_PROBLEM 1_
In the records below, present the lines from the one containing "resource with Nuxt.js" through the one containing "In this workshop", inclusive, as a numbered list with blank lines left out. Leave the pictures out of your answer.

_ _ _ _

Skip to main content

Overview

This guide explains common training parameters across all fine-tuning operations. Use this reference to understand what each parameter does and how to adjust them for your use case.

LoRA (Low-Rank Adaptation)

LoRA is a technique for efficient fine-tuning that drastically reduces memory requirements and training time.

use_lora

Type: boolean Default: true Applies to: All models Whether to use LoRA for fine-tuning. Almost always recommended.
  • true - Use LoRA (faster, less memory, recommended)
  • false - Full fine-tuning (slower, more memory, rarely needed)
{
  "training_params": {
    "use_lora": true
  }
}

lora_rank

Type: integer Default: 16 Range: 1-128 (typical: 8-64) Applies to: All models when use_lora: true The rank of LoRA matrices. Lower rank = faster training and less memory, but potentially less expressive. When to adjust:
  • Reduce to 8 if you’re out of memory or want faster training
  • Increase to 32-64 if you have a large, complex dataset and need more capacity
{
  "training_params": {
    "use_lora": true,
    "lora_rank": 16
  }
}

lora_alpha

Type: integer Default: 16 Typical: Same as lora_rank Applies to: All models when use_lora: true Scaling factor for LoRA updates. Typically set equal to lora_rank. When to adjust:
  • Keep equal to lora_rank in most cases
  • Increase to make LoRA updates stronger (rare)

_ _ _ _

_PROBLEM 2_
Retype the passage of the training parameters guide from "This guide explains" up to and including "Almost always recommended.".

_AVAILABLE RECORDS_
_ _ _ _

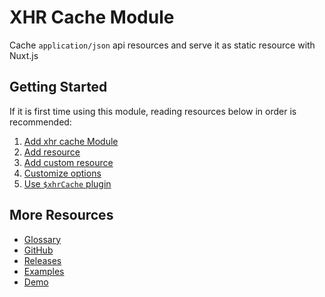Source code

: # XHR Cache Module

Cache `application/json` api resources and serve it as static resource with Nuxt.js

## Getting Started

If it is first time using this module, reading resources below in order is recommended:

1. [Add xhr cache Module](./guide/setup.md)
2. [Add resource](./resources/default.md)
4. [Add custom resource](./resources/custom.md)
4. [Customize options](./api/options.md)
5. [Use `$xhrCache` plugin](./api/plugin.md)

## More Resources

* [Glossary](./glossary.md)
* [GitHub](https://github.com/@dewib/xhr-cache)
* [Releases](https://github.com/@dewib/xhr-cache/releases)
* [Examples](https://github.com/@dewib/xhr-cache/tree/dev/examples)
* [Demo](https://zjwws.sse.codesandbox.io/)
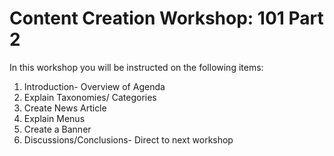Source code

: 
# Content Creation Workshop: 101 Part 2
In this workshop you will be instructed on the following items:

1. Introduction- Overview of Agenda
2. Explain Taxonomies/ Categories
3. Create News Article
4. Explain Menus
5. Create a Banner
6. Discussions/Conclusions- Direct to next workshop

_ _ _ _

_RESPONSE AREA 1_
1. Cache `application/json` api resources and serve it as static resource with Nuxt.js
2. ## Getting Started
3. If it is first time using this module, reading resources below in order is recommended:
4. 1. [Add xhr cache Module](./guide/setup.md)
5. 2. [Add resource](./resources/default.md)
6. 4. [Add custom resource](./resources/custom.md)
7. 4. [Customize options](./api/options.md)
8. 5. [Use `$xhrCache` plugin](./api/plugin.md)
9. ## More Resources
10. * [Glossary](./glossary.md)
11. * [GitHub](https://github.com/@dewib/xhr-cache)
12. * [Releases](https://github.com/@dewib/xhr-cache/releases)
13. * [Examples](https://github.com/@dewib/xhr-cache/tree/dev/examples)
14. * [Demo](https://zjwws.sse.codesandbox.io/)
15. Source code
16. : 
17. # Content Creation Workshop: 101 Part 2
18. In this workshop you will be instructed on the following items:

_RESPONSE AREA 2_
This guide explains common training parameters across all fine-tuning operations. Use this reference to understand what each parameter does and how to adjust them for your use case.

LoRA (Low-Rank Adaptation)

LoRA is a technique for efficient fine-tuning that drastically reduces memory requirements and training time.

use_lora

Type: boolean Default: true Applies to: All models Whether to use LoRA for fine-tuning. Almost always recommended.